Coronavírus: impactos da pandemia na economia
Enviada em 04/07/2020
Em 1918, durante a Primeira Guerra Mundial, a pandemia da gripe espanhola espalhou-se pelo mundo, deixando cerca de cinquenta milhões de mortos. Similarmente, na cidade chinesa de Wuhan, surgiu no final de 2019, o letal Coronavírus, que em março do ano seguinte, espalhou-se por toda a parte. Ainda neste mês, a Organização Mundial da Saúde classificou-o como pandemia global. Até julho, somam-se quase onze milhões de casos e mais de quinhentas mil mortes no planeta. Mas, além dos impactos causados na saúde, o também chamado COVID-19, tem fomentado abalos significativos na economia.
Segundo as orientações da OMS, a população deve manter o distanciamento social e o isolamento como formas de evitar a proliferação do vírus. Entretanto, essas medidas têm ocasionado a redução do consumo, prejudicando diretamente o comércio, serviços, o setor de turismo, entre outros. Com a movimentação econômica afetada e reserva insuficiente das empresas para cobrir seus gastos e compromissos, ocorre uma drástica diminuição da produção. De acordo com o Fundo Monetário Internacional, o PIB mundial sofrerá uma recessão de 3% em 2020.

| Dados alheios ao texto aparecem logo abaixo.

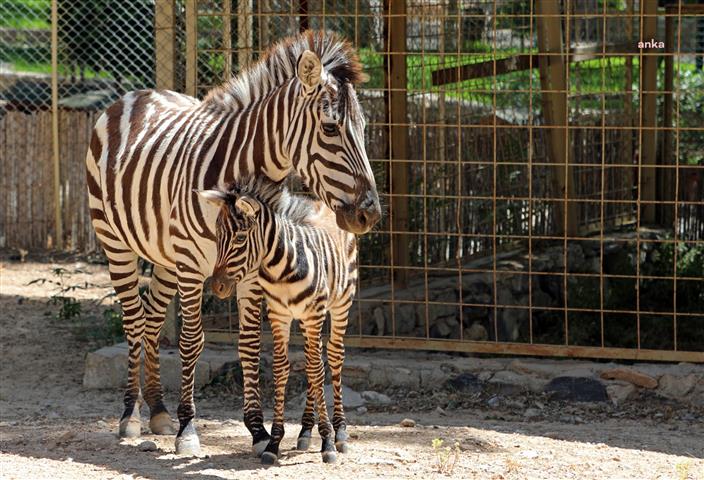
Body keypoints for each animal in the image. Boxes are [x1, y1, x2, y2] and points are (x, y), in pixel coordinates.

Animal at [201, 178, 360, 464]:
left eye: (239, 238)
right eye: (217, 235)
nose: (217, 287)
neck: (281, 269)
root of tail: (325, 204)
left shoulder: (313, 313)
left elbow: (317, 371)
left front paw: (328, 442)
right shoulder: (279, 315)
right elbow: (282, 369)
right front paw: (274, 443)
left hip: (340, 305)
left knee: (332, 358)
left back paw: (340, 432)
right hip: (308, 319)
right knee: (312, 359)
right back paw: (306, 431)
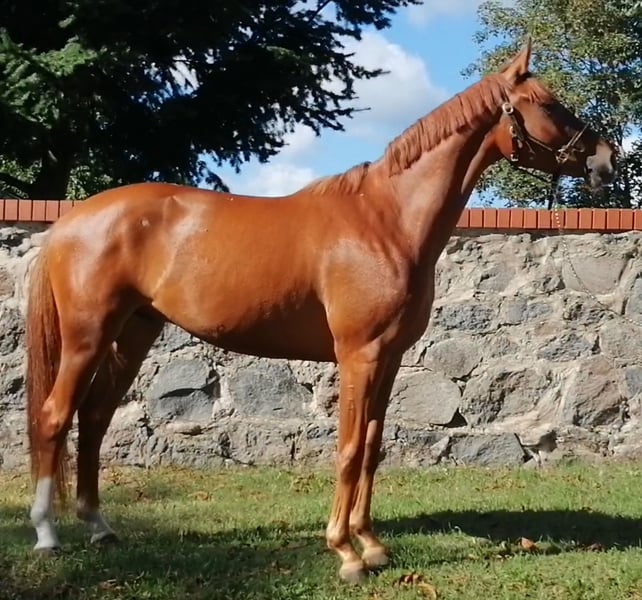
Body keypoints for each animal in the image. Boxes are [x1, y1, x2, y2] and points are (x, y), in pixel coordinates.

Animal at [25, 39, 615, 583]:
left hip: (133, 334)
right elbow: (349, 447)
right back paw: (46, 536)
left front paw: (372, 544)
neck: (386, 220)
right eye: (548, 104)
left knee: (94, 418)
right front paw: (345, 552)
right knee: (55, 416)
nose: (606, 160)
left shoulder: (389, 359)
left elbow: (373, 447)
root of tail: (71, 220)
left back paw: (100, 529)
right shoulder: (359, 355)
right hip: (87, 336)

No Brasil, muitas empresas estão adotando o Programa Emergencial de Manutenção do Emprego e da Renda, proposta pelo governo, como uma alternativa de diminuir os custos. Porém, ainda assim, aproximadamente 1 milhão de pessoas perderam o emprego no mês de maio, conforme o IBGE. Dessa forma, a crise econômica causada pelo COVID-19 pode acelerar o empobrecimento geral da população brasileira.
Em vista dos argumentos apresentados, a economia do Brasil e do mundo já têm manifestado sinais do grande prejuízo gerado pela pandemia. Portanto, é essencial que o governo, juntamente com os bancos, estejam abertos a negociações, possibilitando linhas de crédito a micro e pequenas empresas, para conter uma “avalanche” de falências. Aquecendo, desse modo, o mercado e oportunizando novos empregos a população.